Bargain money is another term for earnest money. It refers to a deposit made by a buyer to a seller, demonstrating the buyer's serious intent and commitment to complete a purchase agreement. This sum is typically held in an escrow account and is usually applied towards the total purchase price if the transaction successfully closes. If the buyer defaults on the agreement without a contractually defined reason, the seller may be entitled to keep the bargain money as compensation for their time and lost opportunities. Conversely, if the seller defaults or if the buyer withdraws due to a valid contingency outlined in the contract, the bargain money is typically returned to the buyer.

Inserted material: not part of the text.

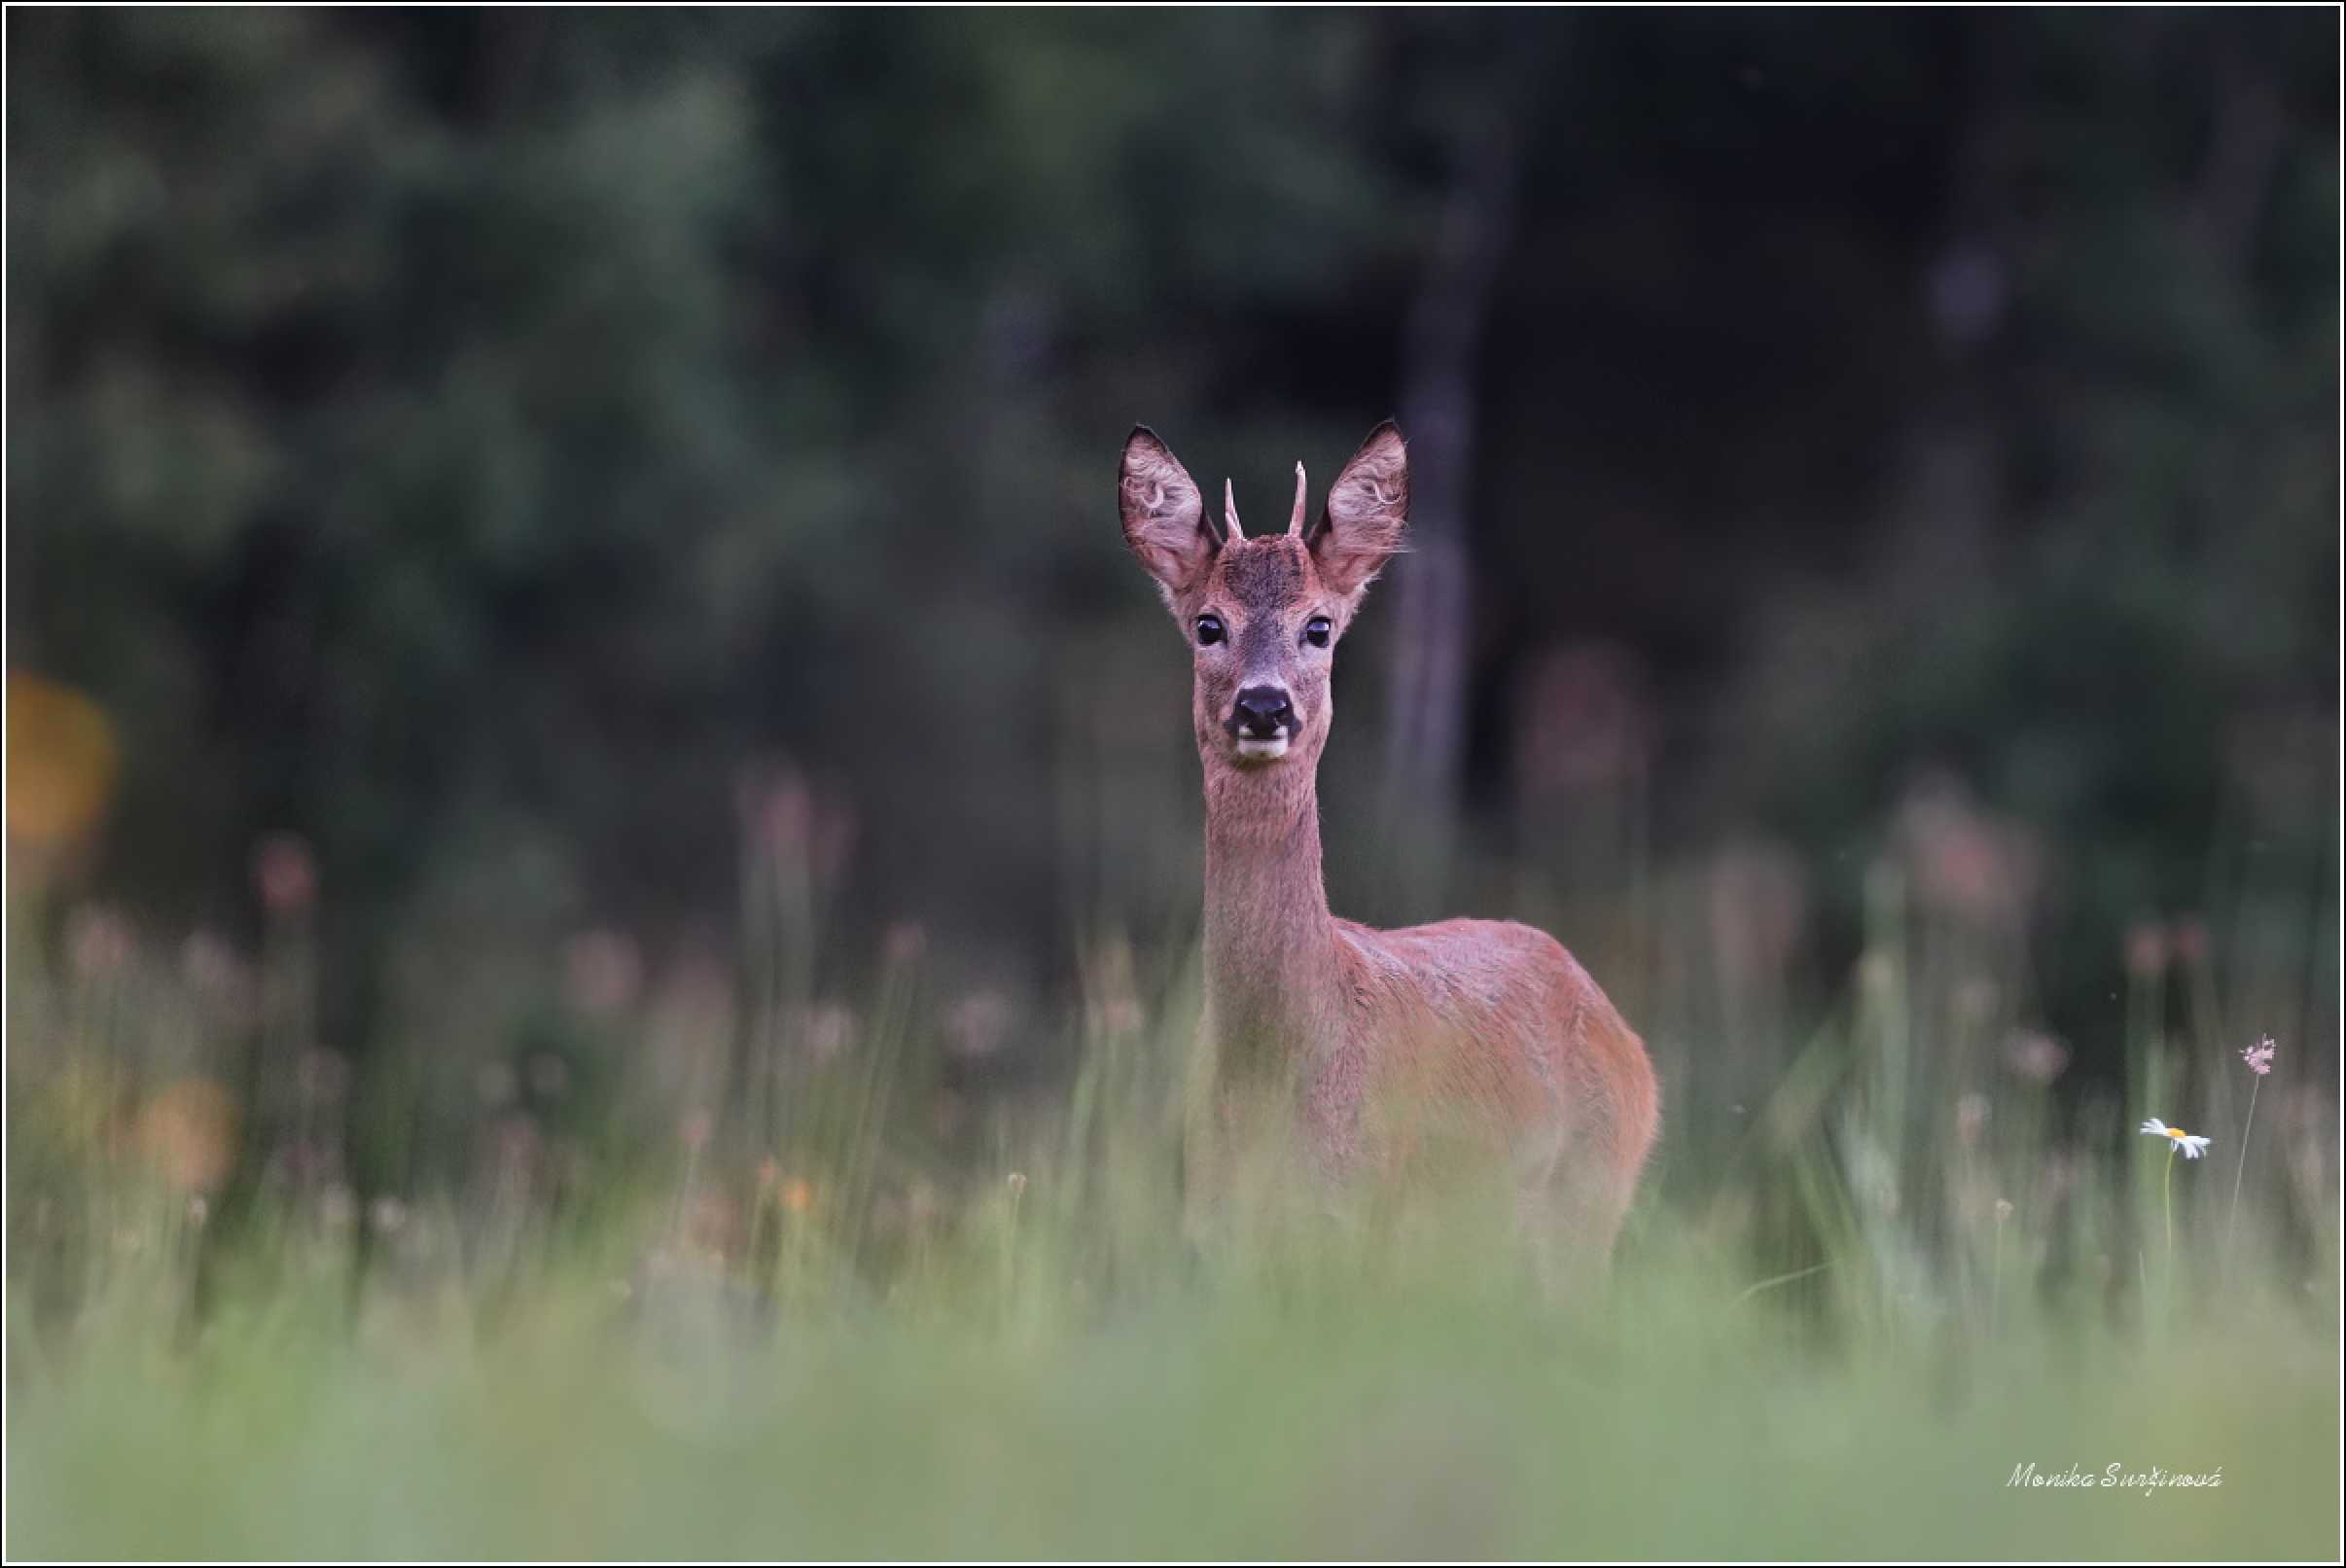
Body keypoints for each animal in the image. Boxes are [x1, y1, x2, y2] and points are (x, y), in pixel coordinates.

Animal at [1120, 419, 1660, 1258]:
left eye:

Here are some examples illustrating how bargain money works:

  • Example 1: Real Estate Purchase

    A family finds their dream home and submits an offer to the seller. Along with their offer, they include a check for $15,000 as bargain money. This deposit is held by a title company in an escrow account. By providing this sum, the family signals to the seller that they are serious buyers, committed to proceeding with the purchase if their financing is approved and the home inspection is satisfactory. If they were to back out without a valid reason specified in the contract (like a failed inspection or inability to secure a loan), they might forfeit this $15,000 to the seller.

  • Example 2: Custom Vehicle Order

    A car enthusiast decides to order a highly customized luxury vehicle directly from the manufacturer. The manufacturer requires a 20% upfront deposit, totaling $50,000, before they begin the specialized production process. This $50,000 acts as bargain money, assuring the manufacturer that the buyer is genuinely committed to purchasing the unique vehicle, which cannot be easily resold if the buyer changes their mind. This deposit covers the initial costs and secures the buyer's place in the production queue.

  • Example 3: Business Acquisition

    A larger corporation is in negotiations to acquire a smaller software company. To demonstrate their serious intent during the extensive due diligence period and to prevent the software company from entertaining competing offers, the corporation places $250,000 into an escrow account. This bargain money signifies their commitment to the acquisition, provided that the financial audit and legal review reveal no significant issues. If the corporation were to withdraw from the deal without a valid reason outlined in the acquisition agreement, the software company might be entitled to keep this deposit as compensation for the time and resources expended during negotiations.

Simple Definition

Bargain money is another term for earnest money. It refers to a deposit a buyer makes to a seller to demonstrate serious intent and commitment to a purchase agreement. This amount helps secure the contract and is typically applied to the final purchase price, or may be forfeited if the buyer backs out without cause.